Why would he come? To back up Hedo and maybe Wright and perhaps DeRozan and have to split two-guard time with Belinelli? It wasn’t going to happen and the fact they were able to sign-and-trade him for any piece that will fit a wee bit better is significant.
They have now invested less money on a shorter deal on Johnson, whose trade kicker takes his one-year salary just over $4 million; and have a minimum contract guy in Weems who, even if he can’t play, becomes pretty good cap ballast in some February transaction.
I notice with great envy that my man T. Enlund is suspiciously absent from the pages of the Milwaukee Journal-Sentinel, but here’s how Charlie played the deal today.
Oh, and for all the concern about this trade not being able to be done as a 2-for-2 deal until Aug. 23 because Johnson was traded on June 23, here’s how it actually went down:
There are two separate transactions: Delfino and Ukic for Johnson and Weems for no one since minimum-contract players can be dealt with no repercussions.
Just another wrinkle to that zany CBA.
Yes, the lads came up with a big one last night, squishing bugs and hammering hits and rolling to some unfathomably comfortable win.
It sets us up to go for the whole shebang tonight in a one-game, winner-take-all championship final.
That’s if these dopey thunderstorms get in and out of the area this morning.
Here’s an interesting angle I read from more than a few people yesterday: “Yeah, Amir Johnson’s only 22 and you know that young big men blossom late.”
I hope these are not the same people who have spent most of the summer telling me how horrible Patrick O’Bryant is and how he’s a bust.

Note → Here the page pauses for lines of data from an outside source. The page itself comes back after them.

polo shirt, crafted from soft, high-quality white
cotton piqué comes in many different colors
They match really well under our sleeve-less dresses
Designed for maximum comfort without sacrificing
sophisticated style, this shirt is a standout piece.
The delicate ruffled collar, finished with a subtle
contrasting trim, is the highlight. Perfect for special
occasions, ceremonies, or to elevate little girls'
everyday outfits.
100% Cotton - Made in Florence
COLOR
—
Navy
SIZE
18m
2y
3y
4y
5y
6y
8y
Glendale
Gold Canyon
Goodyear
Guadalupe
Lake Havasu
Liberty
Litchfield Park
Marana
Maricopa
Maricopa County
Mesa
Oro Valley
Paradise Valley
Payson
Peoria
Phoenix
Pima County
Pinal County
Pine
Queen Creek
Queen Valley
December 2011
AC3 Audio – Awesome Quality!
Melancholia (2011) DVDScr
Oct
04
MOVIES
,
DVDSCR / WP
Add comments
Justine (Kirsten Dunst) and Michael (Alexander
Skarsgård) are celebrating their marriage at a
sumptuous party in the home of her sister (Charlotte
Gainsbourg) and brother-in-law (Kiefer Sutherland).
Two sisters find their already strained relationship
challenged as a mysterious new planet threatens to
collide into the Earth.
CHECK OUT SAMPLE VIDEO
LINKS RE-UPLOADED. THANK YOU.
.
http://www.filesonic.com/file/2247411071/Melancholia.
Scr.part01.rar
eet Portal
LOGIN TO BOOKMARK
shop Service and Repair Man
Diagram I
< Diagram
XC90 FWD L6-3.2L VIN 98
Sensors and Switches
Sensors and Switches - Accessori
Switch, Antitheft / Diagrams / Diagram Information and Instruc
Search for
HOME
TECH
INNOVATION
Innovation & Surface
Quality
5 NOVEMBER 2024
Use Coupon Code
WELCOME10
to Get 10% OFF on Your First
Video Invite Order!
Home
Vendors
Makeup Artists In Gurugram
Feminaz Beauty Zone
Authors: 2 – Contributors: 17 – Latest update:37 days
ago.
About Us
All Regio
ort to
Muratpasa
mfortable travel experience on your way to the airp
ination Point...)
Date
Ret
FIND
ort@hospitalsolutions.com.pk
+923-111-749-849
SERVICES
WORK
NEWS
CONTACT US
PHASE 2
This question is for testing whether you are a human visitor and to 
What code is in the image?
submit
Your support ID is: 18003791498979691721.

O’Bryant’s less than a year older, taller, longer and probably as – if not more – athletic.
Yet people want to run him out of town and yet are willing to see how Johnson develops?
Here’s one for you:
I know for a fact Bryan’s trying to trade Marcus Banks and is working all his GM buddies to see if he can get something done.

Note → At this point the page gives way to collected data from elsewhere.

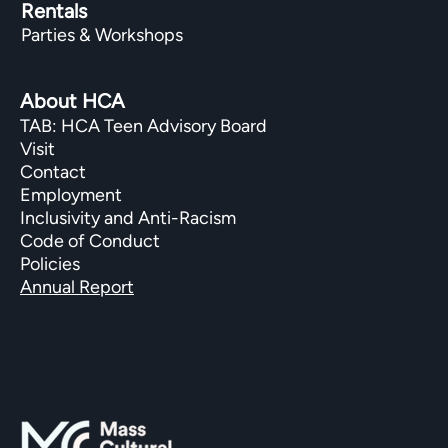
Rentals
Parties & Workshops
About HCA
TAB: HCA Teen Advisory Board
Visit
Contact
Employment
Inclusivity and Anti-Racism
Code of Conduct
Policies
Annual Report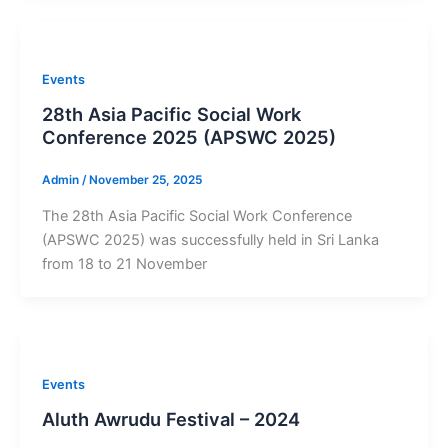
Events
28th Asia Pacific Social Work
Conference 2025 (APSWC 2025)
Admin
/
November 25, 2025
The 28th Asia Pacific Social Work Conference
(APSWC 2025) was successfully held in Sri Lanka
from 18 to 21 November
Events
Aluth Awrudu Festival – 2024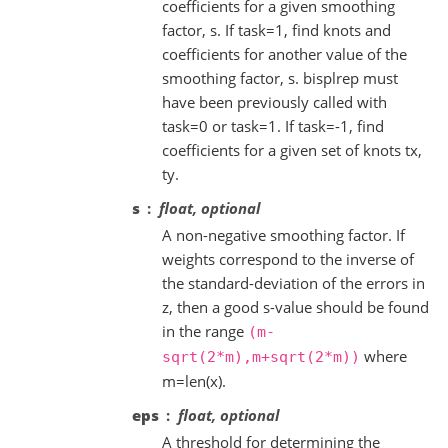
coefficients for a given smoothing
factor, s. If task=1, find knots and
coefficients for another value of the
smoothing factor, s. bisplrep must
have been previously called with
task=0 or task=1. If task=-1, find
coefficients for a given set of knots tx,
ty.
s
float, optional
A non-negative smoothing factor. If
weights correspond to the inverse of
the standard-deviation of the errors in
z, then a good s-value should be found
in the range
(m-
where
sqrt(2*m),m+sqrt(2*m))
m=len(x).
eps
float, optional
A threshold for determining the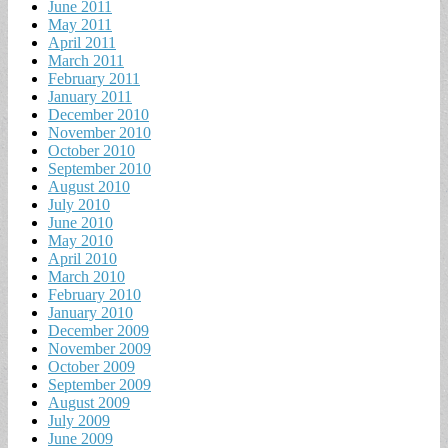
June 2011
May 2011
April 2011
March 2011
February 2011
January 2011
December 2010
November 2010
October 2010
September 2010
August 2010
July 2010
June 2010
May 2010
April 2010
March 2010
February 2010
January 2010
December 2009
November 2009
October 2009
September 2009
August 2009
July 2009
June 2009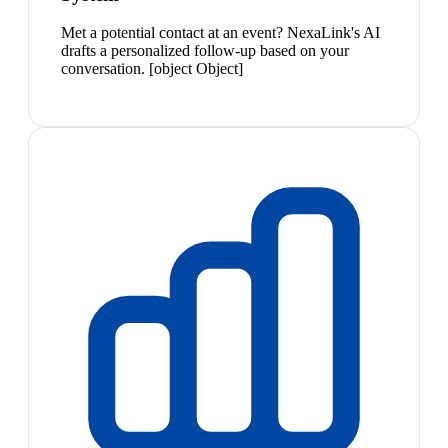
Met a potential contact at an event? NexaLink's AI
drafts a personalized follow-up based on your
conversation. [object Object]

What he’s going to have to do, I would surmise knowing how money-conscious GMs think – is find some team that is willing to take on two years of Banks to get rid of three or four years of someone else.
And if you’re Bryan, unless the guy coming back makes less annually than Banks in the next two years, I think you have to resist the urge to pull of a deal.
But – and this is a big ‘but’ – the fact that a handful of the current contracts expire after this season or next may allow Bryan to do just that.
If he can find a team willing to take two years and about $9.4 million of Banks, and take back, say, three years and $12 million of someone else, that’s the kind of trade he has to swing.
Can he do it? I wonder. But in these economic times, being able – because of other transactions – to add payroll two or three years out from now makes it a lot easier than not having that flexibility.
One thing about Banks, though, that you should now: It’s not that he’s a bad guy who disrupts the locker room or the chemistry on the team. In fact, he was a relative non-entity during his short tenure here and there’s been no suggestion from other places he’s been that he’ll cause issues.
Who do we like among the latest DWTS roster?
Tough to handicap until we actually see them twist and twirl (although it will be absolutely killer if Donny Osmond were to, oh, let’s say, faint during a performance) so I guess it’ll be sentimental selections at the moment.
Can’t, in all good conscience, pick one of the athletes and I have no idea who a couple of those contestants are.
Let’s all back Debbie Mazar just because she’s on Entourage, which is one of the top handful of shows on the tube these days.
Besides, she was in GoodFellas, one of the all-time great flicks, too.